Où ira Mouammar Kadhafi, Mohamed, selon l’ancien président cow-boy des States, Ronald Reagan, lorsqu’il avait ordonné de bombarder les toits de Tripoli ? Le point d’interrogation, jeté par les fenêtres d’Obama depuis la Maison-Blanche, a le mérite d’être clair pour ceux qui n’ont vu qu’un geste humanitaire dans l’intervention de l’Otan au-dessus de la Libye.
Le dernier encart publicitaire cosigné, en fin de semaine dernière, par le président américain et ses deux ministres des Affaires étrangères, Cameron et Sarkozy, a ce quelque chose de cynique dont seuls les nouveaux colons ont le secret.
«Le maintien du colonel est une chose impensable», pouvait-on lire en substance dans ce communiqué, ce qui est, à peu de chose près, la traduction littérale de: «Les Arabes nous ont ouvert la porte de la Libye, on y est, on y reste et on vous emm », outrepassant ainsi les termes de la résolution 1973 du Conseil de sécurité de l’ONU, dont l’objectif principal est uniquement la protection des civils. Un «déjà vu» qui s’est joué dernièrement en Côte d’Ivoire avec l’implication directe des soldats français dans l’arrestation de Laurent Gbagbo.

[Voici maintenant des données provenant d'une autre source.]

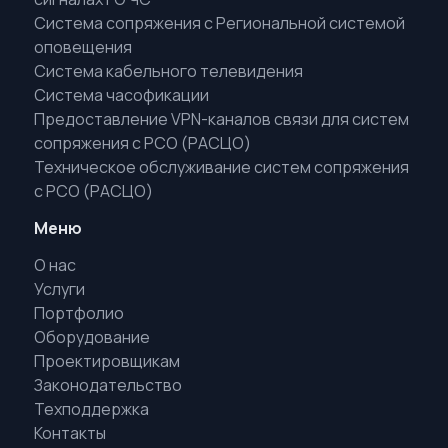
Система сопряжения с Региональной системой
оповещения
Система кабельного телевидения
Система часофикации
Предоставление VPN-каналов связи для систем
сопряжения с РСО (РАСЦО)
Техническое обслуживание систем сопряжения
с РСО (РАСЦО)
Меню
О нас
Услуги
Портфолио
Оборудование
Проектировщикам
Законодательство
Техподдержка
Контакты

Maintenant que les questions existentielles ont été mises de côté, l’Amérique, pragmatisme oblige, s’interroge sur l’identité du pays où fourguer le colonel et spécule sur le deal avec la capitale-exil de l’auteur du Livre vert. Une vente concomitante, vu la date d’expiration du produit et sa dangerosité sur la santé publique, mais aussi sur le choix du drapeau qui accueillera la tente du Guide.
Plusieurs options sont sur la table ovale du président du Monde libre, qu’il étudiera sitôt sa partie de golf terminée. En première place, l’ex-Mecque de tous les révolutionnaires du monde, j’ai nommé Algiers, Alger pour les francophones. L’Algérie a été l’un des rares drapeaux arabes à condamner l’intervention militaire voulue par Paris, ce qui a fait dire à Belkhadem, le futur ex-patron du FLN, que la Ligue arabe, qui avait adoubé l’agression occidentale, n’avait aucune raison de continuer encore à exister. Un constat qui a dû faire beaucoup de bien à la centaine de millions de noms à consonance arabe qui peuplent les déserts arabes.
En deuxième position, l’Arabie Saoudite, puisque son roi a proposé à tous les dictateurs arabes déchus un bail dans l’un de ses palais. Sur la troisième marche du podium, ex æquo avec le Bahreïn, le Yémen de Salah qui se sentira moins seul dans sa quête à garder le palais présidentiel, ou encore la Jordanie. Egalement comme choix subsidiaires, le Venezuela de Chavez, le plus arabe des présidents de la planète, et la Bolivie.
Les destinations à éviter pour Kadhafi et sa famille, la Tunisie, l’Egypte, la Syrie, pas parce que ce dernier est un exemple de démocratie et que les citoyens qui n’aiment pas la tronche de Bachar ne se font pas zigouiller, mais parce qu’il y a un antécédent religieux avec la mort de Sadr, un imam chiite connu sur la place de Téhéran. Un assassinat qui a brouillé les relations de Kadhafi avec les capitales à haute sympathie chiite.
Sinon, il y a toujours La Haye avec sa résidence de luxe au TPI. Mais là, l’Amérique a dit non. En attendant sa nouvelle adresse, Kadhafi continue de voir mourir son peuple à Tripoli et Misrata.